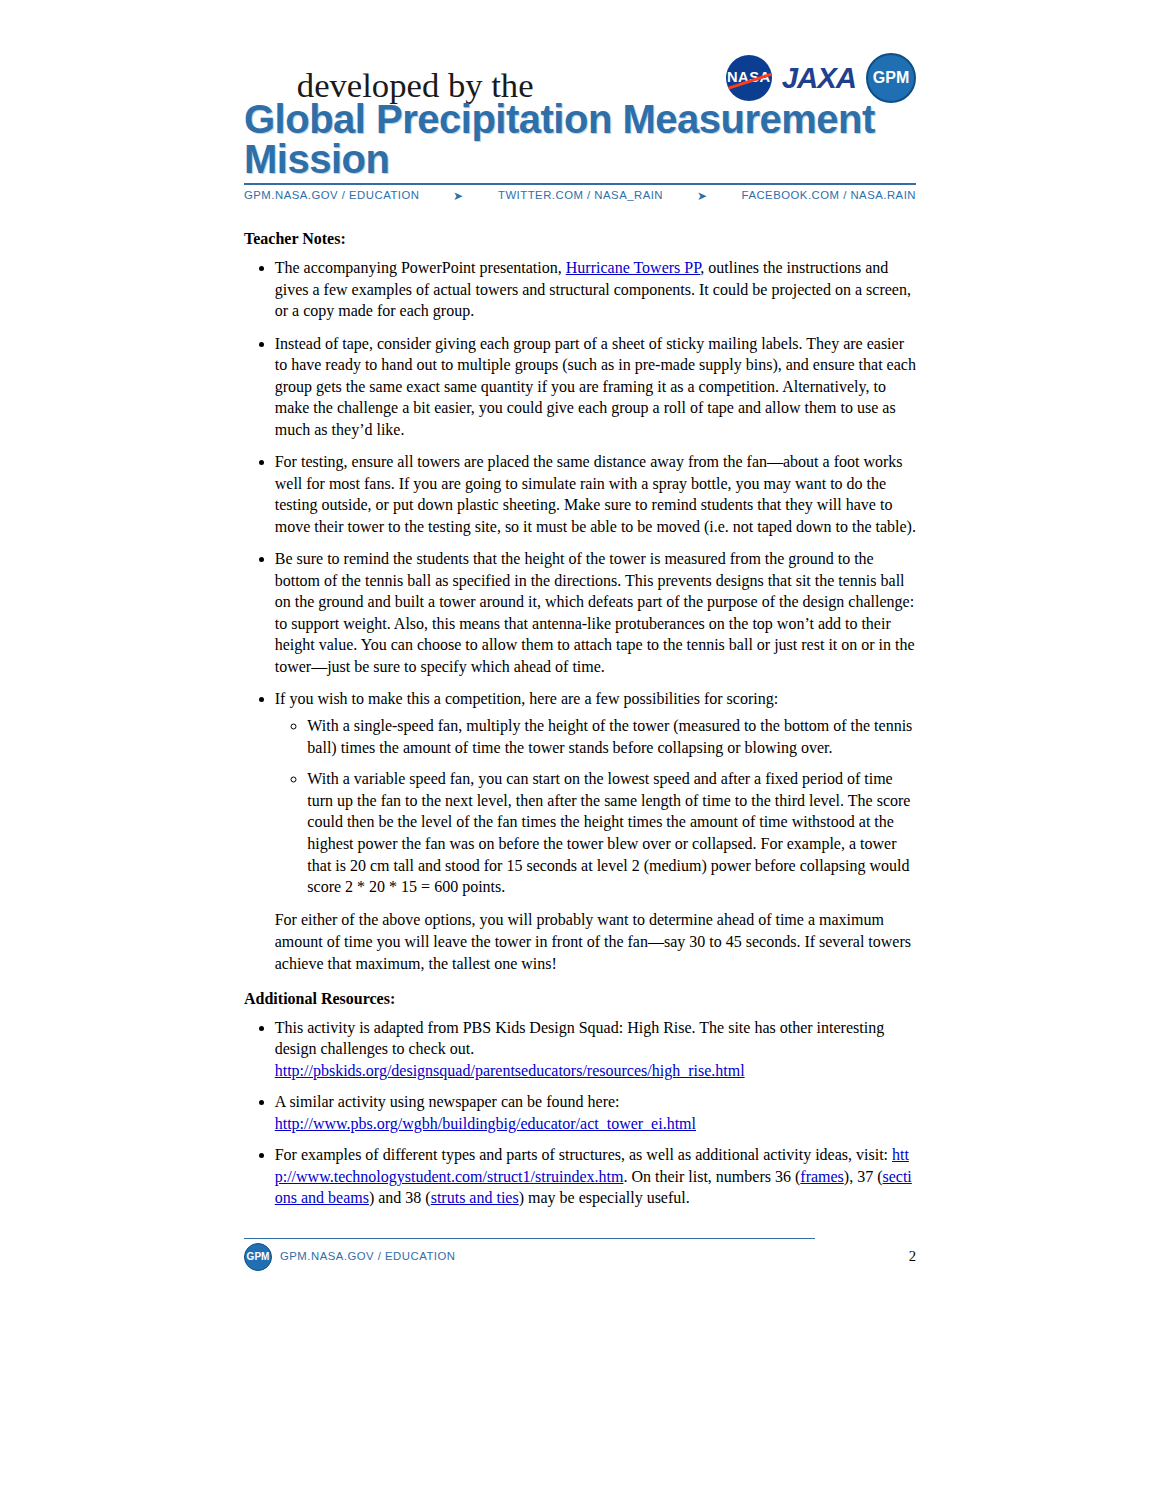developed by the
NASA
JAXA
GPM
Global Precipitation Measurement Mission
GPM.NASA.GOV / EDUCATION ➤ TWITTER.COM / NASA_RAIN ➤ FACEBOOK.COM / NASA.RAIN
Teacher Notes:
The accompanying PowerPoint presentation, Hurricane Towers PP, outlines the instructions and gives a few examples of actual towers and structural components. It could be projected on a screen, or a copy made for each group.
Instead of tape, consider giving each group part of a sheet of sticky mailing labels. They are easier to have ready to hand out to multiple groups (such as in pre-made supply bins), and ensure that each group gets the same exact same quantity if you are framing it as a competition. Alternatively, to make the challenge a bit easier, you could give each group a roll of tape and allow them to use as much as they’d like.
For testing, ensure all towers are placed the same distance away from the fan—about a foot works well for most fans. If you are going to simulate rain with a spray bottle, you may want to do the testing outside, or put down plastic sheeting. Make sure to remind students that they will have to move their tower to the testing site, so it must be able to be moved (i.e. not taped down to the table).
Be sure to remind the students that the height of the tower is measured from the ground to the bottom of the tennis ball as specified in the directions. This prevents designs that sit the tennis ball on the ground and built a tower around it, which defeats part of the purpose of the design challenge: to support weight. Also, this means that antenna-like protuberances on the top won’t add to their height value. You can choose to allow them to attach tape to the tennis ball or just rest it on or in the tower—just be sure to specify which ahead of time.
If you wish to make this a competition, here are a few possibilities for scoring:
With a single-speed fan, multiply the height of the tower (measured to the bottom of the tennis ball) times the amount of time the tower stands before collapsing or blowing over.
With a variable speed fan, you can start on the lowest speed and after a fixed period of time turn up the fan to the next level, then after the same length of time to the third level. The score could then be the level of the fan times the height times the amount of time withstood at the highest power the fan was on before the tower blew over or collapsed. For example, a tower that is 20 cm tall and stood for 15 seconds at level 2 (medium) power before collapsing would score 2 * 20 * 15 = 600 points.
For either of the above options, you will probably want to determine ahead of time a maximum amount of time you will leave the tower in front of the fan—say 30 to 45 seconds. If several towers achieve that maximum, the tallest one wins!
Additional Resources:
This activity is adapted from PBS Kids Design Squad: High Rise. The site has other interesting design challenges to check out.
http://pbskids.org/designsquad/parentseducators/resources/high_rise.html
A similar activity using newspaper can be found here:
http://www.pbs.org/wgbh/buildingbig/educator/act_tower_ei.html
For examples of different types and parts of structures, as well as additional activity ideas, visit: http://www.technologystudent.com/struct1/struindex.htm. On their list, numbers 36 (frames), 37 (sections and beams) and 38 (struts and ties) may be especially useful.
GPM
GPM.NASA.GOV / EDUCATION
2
+-------+
Having found the line with "A similar activity", please set it down along with every line after it through the end of the material above, exactly and with nothing added.

## RESULT
A similar activity using newspaper can be found here:
http://www.pbs.org/wgbh/buildingbig/educator/act_tower_ei.html
For examples of different types and parts of structures, as well as additional activity ideas, visit: http://www.technologystudent.com/struct1/struindex.htm. On their list, numbers 36 (frames), 37 (sections and beams) and 38 (struts and ties) may be especially useful.
GPM
GPM.NASA.GOV / EDUCATION
2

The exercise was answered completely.